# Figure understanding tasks
-- -- --

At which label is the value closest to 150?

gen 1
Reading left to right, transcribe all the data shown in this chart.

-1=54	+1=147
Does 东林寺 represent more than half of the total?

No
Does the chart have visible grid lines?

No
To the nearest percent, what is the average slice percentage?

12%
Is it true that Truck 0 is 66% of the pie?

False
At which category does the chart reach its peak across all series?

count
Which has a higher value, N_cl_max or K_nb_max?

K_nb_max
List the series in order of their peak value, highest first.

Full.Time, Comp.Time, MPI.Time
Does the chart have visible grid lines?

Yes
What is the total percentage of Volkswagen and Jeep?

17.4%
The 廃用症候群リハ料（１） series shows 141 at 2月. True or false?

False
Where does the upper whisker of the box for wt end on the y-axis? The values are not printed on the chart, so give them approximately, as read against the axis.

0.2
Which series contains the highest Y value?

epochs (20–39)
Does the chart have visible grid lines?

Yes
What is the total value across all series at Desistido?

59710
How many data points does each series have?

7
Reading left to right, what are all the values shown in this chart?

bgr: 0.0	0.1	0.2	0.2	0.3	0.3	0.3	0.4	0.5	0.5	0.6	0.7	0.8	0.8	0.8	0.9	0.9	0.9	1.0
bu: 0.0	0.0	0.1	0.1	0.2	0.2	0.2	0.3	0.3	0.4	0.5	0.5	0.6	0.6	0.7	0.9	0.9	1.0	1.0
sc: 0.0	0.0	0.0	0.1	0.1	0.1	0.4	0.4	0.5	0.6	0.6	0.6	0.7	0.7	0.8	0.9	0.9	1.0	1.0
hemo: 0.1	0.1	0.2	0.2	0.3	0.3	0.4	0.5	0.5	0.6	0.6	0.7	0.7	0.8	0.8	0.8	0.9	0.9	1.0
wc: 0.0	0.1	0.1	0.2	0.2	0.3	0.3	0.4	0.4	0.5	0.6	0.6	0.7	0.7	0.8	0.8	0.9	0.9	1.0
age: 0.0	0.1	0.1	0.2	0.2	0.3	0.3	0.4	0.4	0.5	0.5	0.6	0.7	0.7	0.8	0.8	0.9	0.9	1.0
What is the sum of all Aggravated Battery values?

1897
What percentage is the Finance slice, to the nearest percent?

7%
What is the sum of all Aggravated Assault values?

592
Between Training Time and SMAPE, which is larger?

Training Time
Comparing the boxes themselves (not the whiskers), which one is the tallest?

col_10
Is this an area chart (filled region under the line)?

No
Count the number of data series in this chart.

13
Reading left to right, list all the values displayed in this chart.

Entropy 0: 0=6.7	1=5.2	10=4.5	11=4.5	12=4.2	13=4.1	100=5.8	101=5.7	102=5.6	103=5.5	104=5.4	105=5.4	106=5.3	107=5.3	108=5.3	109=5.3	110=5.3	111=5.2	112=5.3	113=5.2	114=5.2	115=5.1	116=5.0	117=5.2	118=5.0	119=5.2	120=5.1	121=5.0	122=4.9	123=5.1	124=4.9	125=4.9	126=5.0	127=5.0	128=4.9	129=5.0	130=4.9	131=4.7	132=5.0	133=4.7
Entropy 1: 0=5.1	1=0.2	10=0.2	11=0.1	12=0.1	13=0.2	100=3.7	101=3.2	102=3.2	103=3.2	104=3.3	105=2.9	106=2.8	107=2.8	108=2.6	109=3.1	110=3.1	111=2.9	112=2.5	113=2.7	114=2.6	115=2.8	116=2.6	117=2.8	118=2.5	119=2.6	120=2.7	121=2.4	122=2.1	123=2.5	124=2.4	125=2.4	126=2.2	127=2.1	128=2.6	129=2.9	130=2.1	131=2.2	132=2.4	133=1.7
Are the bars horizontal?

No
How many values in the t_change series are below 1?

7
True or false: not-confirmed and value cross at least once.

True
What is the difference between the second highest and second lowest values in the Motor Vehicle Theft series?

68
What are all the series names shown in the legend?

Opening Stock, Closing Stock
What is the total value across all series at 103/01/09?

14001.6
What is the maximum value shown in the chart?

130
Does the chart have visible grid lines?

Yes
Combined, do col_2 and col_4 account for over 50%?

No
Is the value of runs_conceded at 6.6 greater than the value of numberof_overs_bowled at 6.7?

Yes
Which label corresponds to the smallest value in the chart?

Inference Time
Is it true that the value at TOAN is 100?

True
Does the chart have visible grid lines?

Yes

-- -- --

# ABOUT THIS TASK
Return every line of the data above that contains the word "right".

# ANSWER
Reading left to right, transcribe all the data shown in this chart.
Reading left to right, what are all the values shown in this chart?
Reading left to right, list all the values displayed in this chart.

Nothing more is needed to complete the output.